*** Excerpted data ***

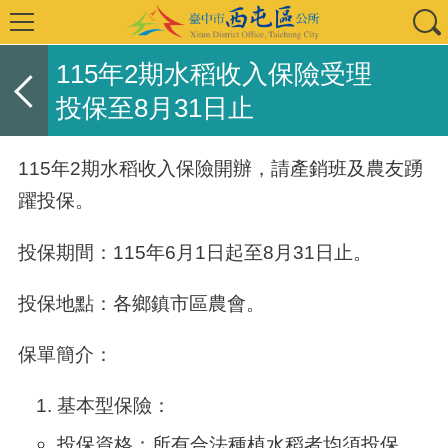
115年2期水稻收入保險受理
投保至8月31日止
115年
2
期水稻收入保險開辦，請產銷班及農友踴
躍投保。
投保期間：
115
年
6
月
1
日起至
8
月
31
日止。
投保地點：各鄉鎮市區農會。
保單簡介：
基本型保險：
投保資格：所有合法種植水稻者均須投保。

*** End of Excerpted data ***

This task asks for the data above repeated exactly, without a single picture.

**Result**:
115年2期水稻收入保險受理
投保至8月31日止
115年
2
期水稻收入保險開辦，請產銷班及農友踴
躍投保。
投保期間：
115
年
6
月
1
日起至
8
月
31
日止。
投保地點：各鄉鎮市區農會。
保單簡介：
基本型保險：
投保資格：所有合法種植水稻者均須投保。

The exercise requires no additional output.